Instructions for the task:
Please rewrite the data below, replacing "common name" with "vernacular name" throughout and leaving everything else unchanged.

Entries shown:

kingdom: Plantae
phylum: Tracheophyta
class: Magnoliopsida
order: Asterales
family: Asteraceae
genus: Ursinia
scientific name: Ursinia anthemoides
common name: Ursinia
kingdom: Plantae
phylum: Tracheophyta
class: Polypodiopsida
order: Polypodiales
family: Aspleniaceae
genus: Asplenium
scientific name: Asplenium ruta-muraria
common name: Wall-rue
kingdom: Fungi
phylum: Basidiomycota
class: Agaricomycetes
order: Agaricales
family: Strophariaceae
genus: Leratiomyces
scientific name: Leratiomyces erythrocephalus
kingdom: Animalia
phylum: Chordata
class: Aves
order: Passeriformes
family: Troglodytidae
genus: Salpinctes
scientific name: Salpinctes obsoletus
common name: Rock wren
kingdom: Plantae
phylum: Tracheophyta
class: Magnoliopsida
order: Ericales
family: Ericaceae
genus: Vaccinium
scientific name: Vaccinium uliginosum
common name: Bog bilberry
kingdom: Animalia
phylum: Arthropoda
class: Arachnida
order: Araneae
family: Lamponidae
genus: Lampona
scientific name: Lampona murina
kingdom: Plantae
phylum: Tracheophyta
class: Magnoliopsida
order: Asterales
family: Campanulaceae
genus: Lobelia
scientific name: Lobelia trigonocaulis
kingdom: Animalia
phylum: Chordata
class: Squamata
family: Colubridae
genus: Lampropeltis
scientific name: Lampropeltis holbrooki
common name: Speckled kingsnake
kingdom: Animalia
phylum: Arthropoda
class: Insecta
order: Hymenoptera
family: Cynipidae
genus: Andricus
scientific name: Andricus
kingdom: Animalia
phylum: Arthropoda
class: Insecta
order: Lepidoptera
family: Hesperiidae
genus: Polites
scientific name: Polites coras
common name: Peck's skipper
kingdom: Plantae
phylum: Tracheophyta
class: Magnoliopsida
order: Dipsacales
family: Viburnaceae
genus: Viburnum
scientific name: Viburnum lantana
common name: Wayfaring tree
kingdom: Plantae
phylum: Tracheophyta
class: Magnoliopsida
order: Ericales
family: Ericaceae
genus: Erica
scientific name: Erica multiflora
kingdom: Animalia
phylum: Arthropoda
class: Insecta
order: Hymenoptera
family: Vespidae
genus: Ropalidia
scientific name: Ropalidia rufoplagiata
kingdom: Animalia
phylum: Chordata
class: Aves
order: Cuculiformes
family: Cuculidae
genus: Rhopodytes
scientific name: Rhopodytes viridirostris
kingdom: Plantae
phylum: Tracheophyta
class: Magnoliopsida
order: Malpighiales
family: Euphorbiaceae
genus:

Solved exercise:
kingdom: Plantae
phylum: Tracheophyta
class: Magnoliopsida
order: Asterales
family: Asteraceae
genus: Ursinia
scientific name: Ursinia anthemoides
vernacular name: Ursinia
kingdom: Plantae
phylum: Tracheophyta
class: Polypodiopsida
order: Polypodiales
family: Aspleniaceae
genus: Asplenium
scientific name: Asplenium ruta-muraria
vernacular name: Wall-rue
kingdom: Fungi
phylum: Basidiomycota
class: Agaricomycetes
order: Agaricales
family: Strophariaceae
genus: Leratiomyces
scientific name: Leratiomyces erythrocephalus
kingdom: Animalia
phylum: Chordata
class: Aves
order: Passeriformes
family: Troglodytidae
genus: Salpinctes
scientific name: Salpinctes obsoletus
vernacular name: Rock wren
kingdom: Plantae
phylum: Tracheophyta
class: Magnoliopsida
order: Ericales
family: Ericaceae
genus: Vaccinium
scientific name: Vaccinium uliginosum
vernacular name: Bog bilberry
kingdom: Animalia
phylum: Arthropoda
class: Arachnida
order: Araneae
family: Lamponidae
genus: Lampona
scientific name: Lampona murina
kingdom: Plantae
phylum: Tracheophyta
class: Magnoliopsida
order: Asterales
family: Campanulaceae
genus: Lobelia
scientific name: Lobelia trigonocaulis
kingdom: Animalia
phylum: Chordata
class: Squamata
family: Colubridae
genus: Lampropeltis
scientific name: Lampropeltis holbrooki
vernacular name: Speckled kingsnake
kingdom: Animalia
phylum: Arthropoda
class: Insecta
order: Hymenoptera
family: Cynipidae
genus: Andricus
scientific name: Andricus
kingdom: Animalia
phylum: Arthropoda
class: Insecta
order: Lepidoptera
family: Hesperiidae
genus: Polites
scientific name: Polites coras
vernacular name: Peck's skipper
kingdom: Plantae
phylum: Tracheophyta
class: Magnoliopsida
order: Dipsacales
family: Viburnaceae
genus: Viburnum
scientific name: Viburnum lantana
vernacular name: Wayfaring tree
kingdom: Plantae
phylum: Tracheophyta
class: Magnoliopsida
order: Ericales
family: Ericaceae
genus: Erica
scientific name: Erica multiflora
kingdom: Animalia
phylum: Arthropoda
class: Insecta
order: Hymenoptera
family: Vespidae
genus: Ropalidia
scientific name: Ropalidia rufoplagiata
kingdom: Animalia
phylum: Chordata
class: Aves
order: Cuculiformes
family: Cuculidae
genus: Rhopodytes
scientific name: Rhopodytes viridirostris
kingdom: Plantae
phylum: Tracheophyta
class: Magnoliopsida
order: Malpighiales
family: Euphorbiaceae
genus:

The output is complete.